### WHAT YOU HAVE TO DO
Rewrite the stretch from the line containing "order: Ericales" through the end of the records, replacing "locality" with "site" and leaving everything else unchanged.

(Stored entries)
• • •
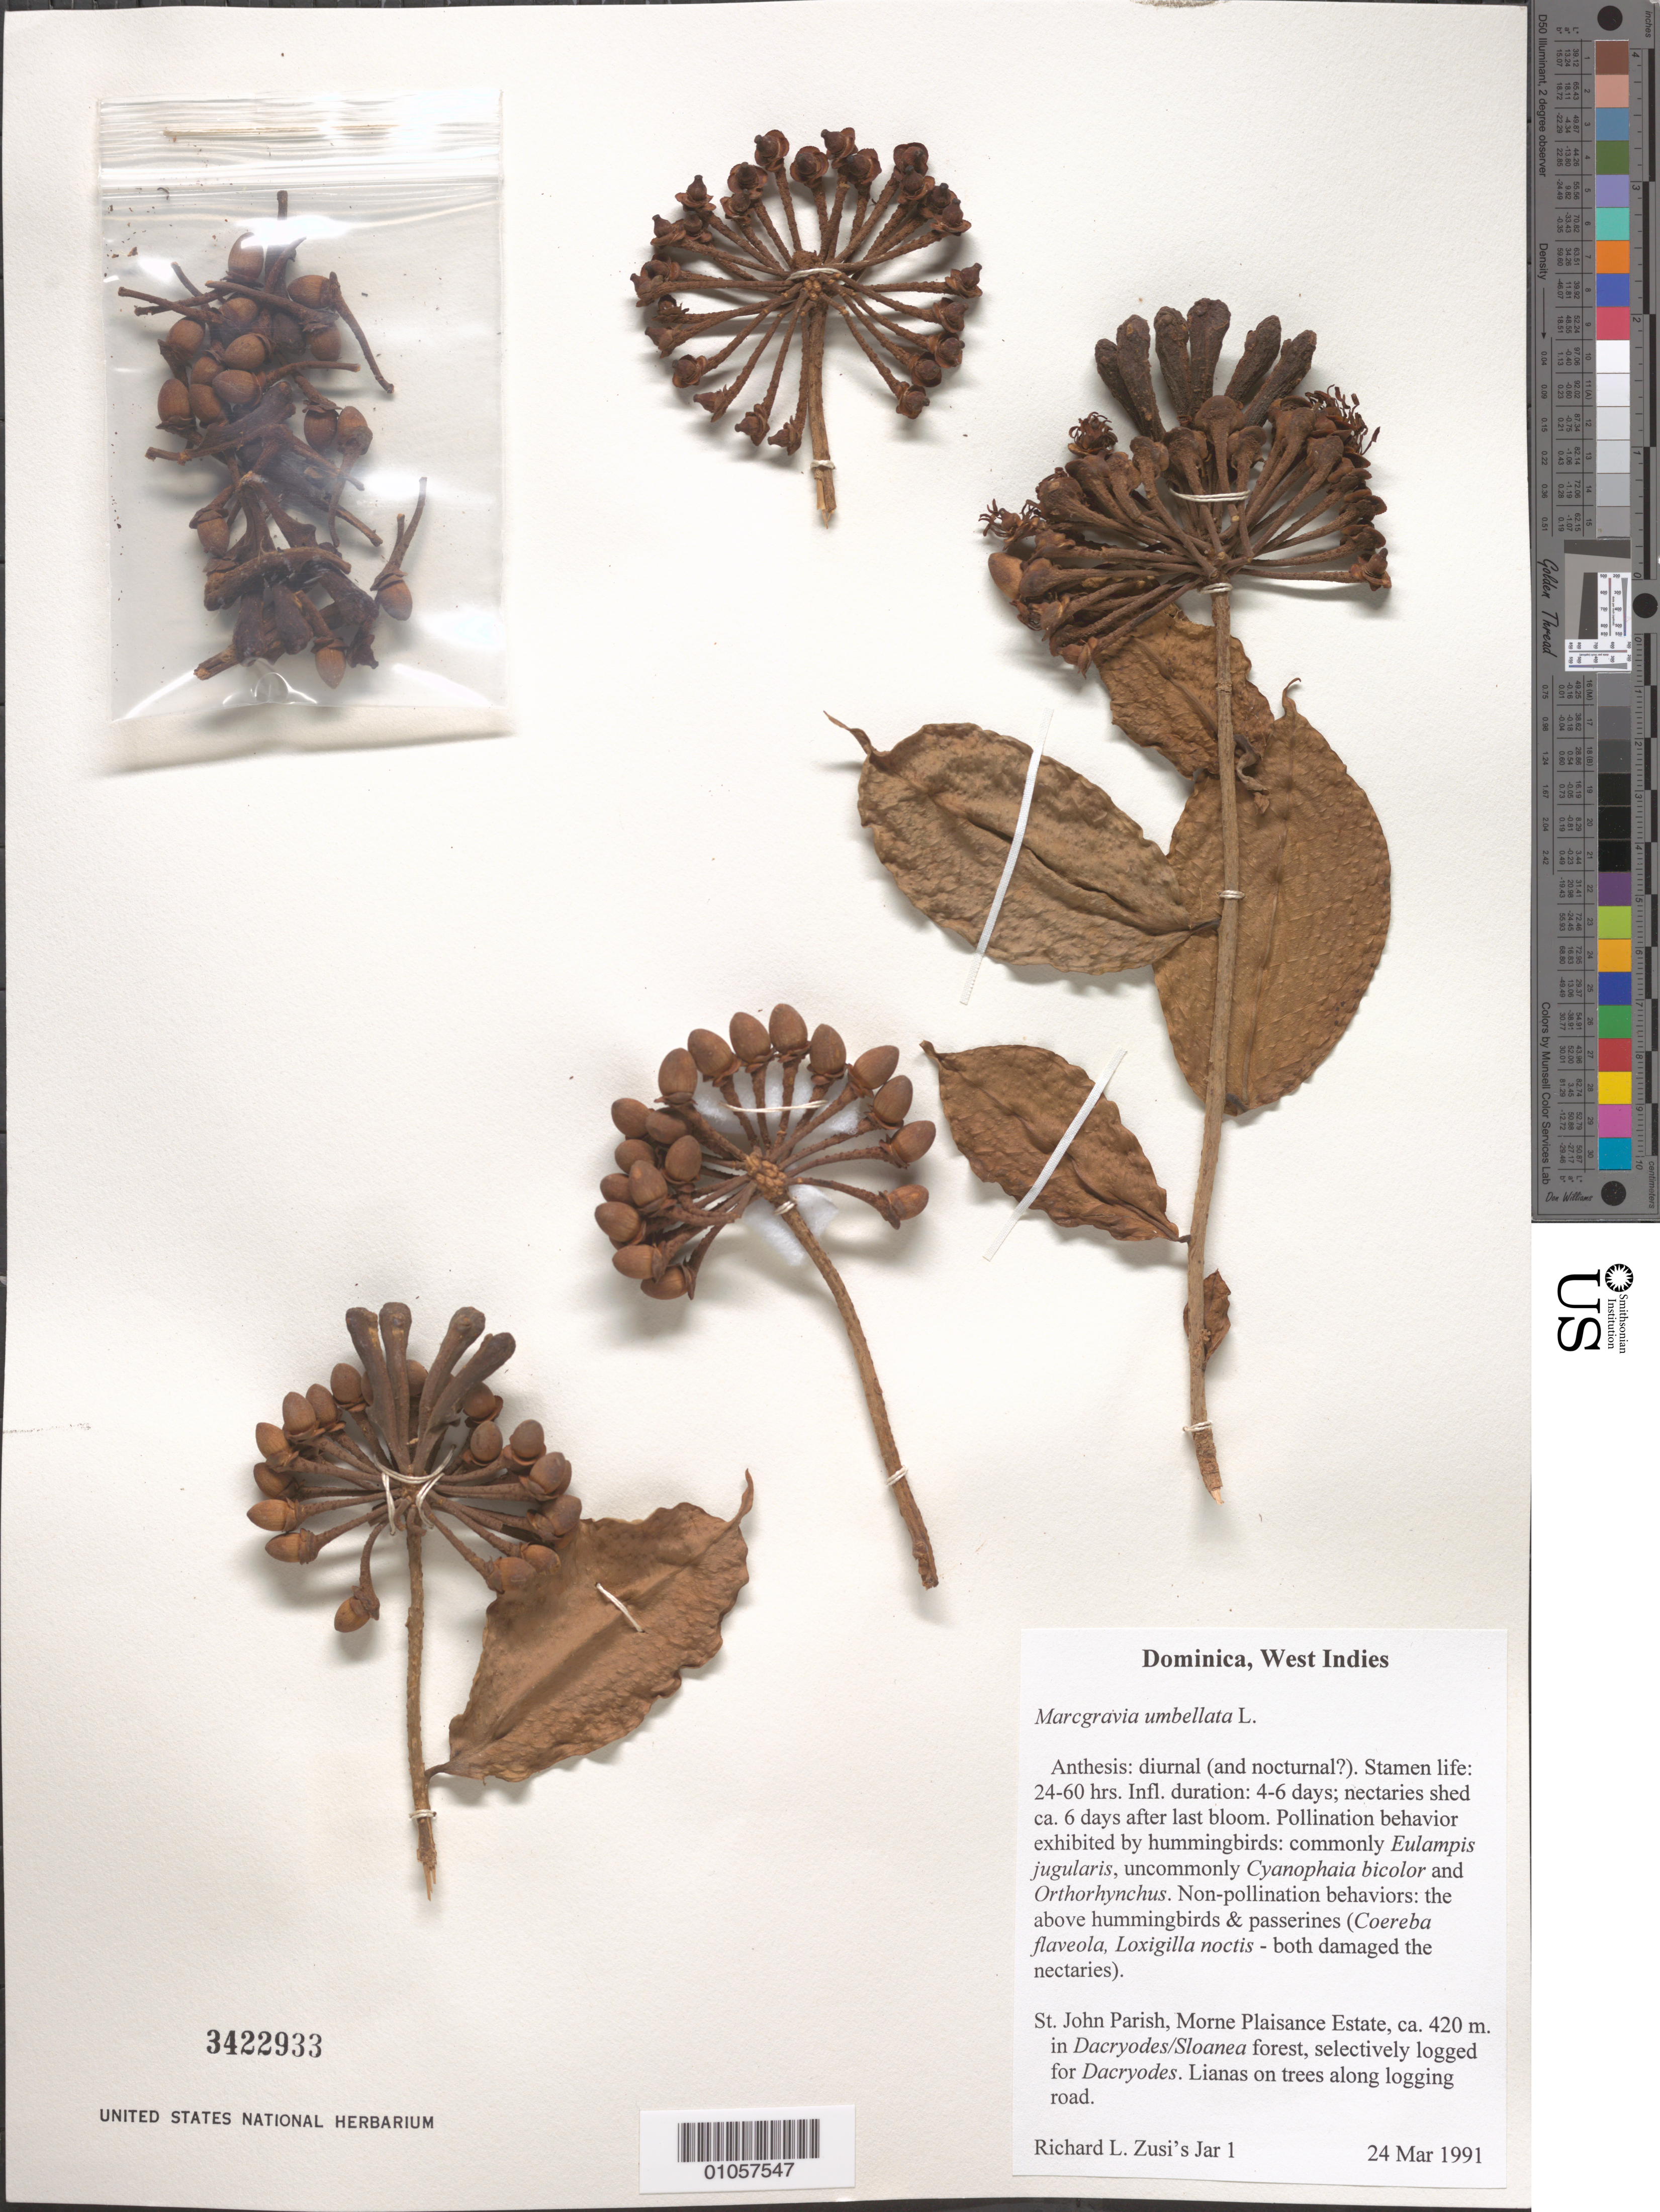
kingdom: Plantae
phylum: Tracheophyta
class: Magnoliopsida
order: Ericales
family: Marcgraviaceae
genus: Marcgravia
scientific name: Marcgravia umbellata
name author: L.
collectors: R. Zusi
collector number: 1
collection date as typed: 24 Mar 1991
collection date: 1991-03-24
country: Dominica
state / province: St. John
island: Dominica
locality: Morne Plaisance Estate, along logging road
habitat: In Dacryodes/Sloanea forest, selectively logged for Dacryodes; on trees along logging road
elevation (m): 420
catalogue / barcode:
• • •
### EXERCISE SOLUTION
order: Ericales
family: Marcgraviaceae
genus: Marcgravia
scientific name: Marcgravia umbellata
name author: L.
collectors: R. Zusi
collector number: 1
collection date as typed: 24 Mar 1991
collection date: 1991-03-24
country: Dominica
state / province: St. John
island: Dominica
site: Morne Plaisance Estate, along logging road
habitat: In Dacryodes/Sloanea forest, selectively logged for Dacryodes; on trees along logging road
elevation (m): 420
catalogue / barcode:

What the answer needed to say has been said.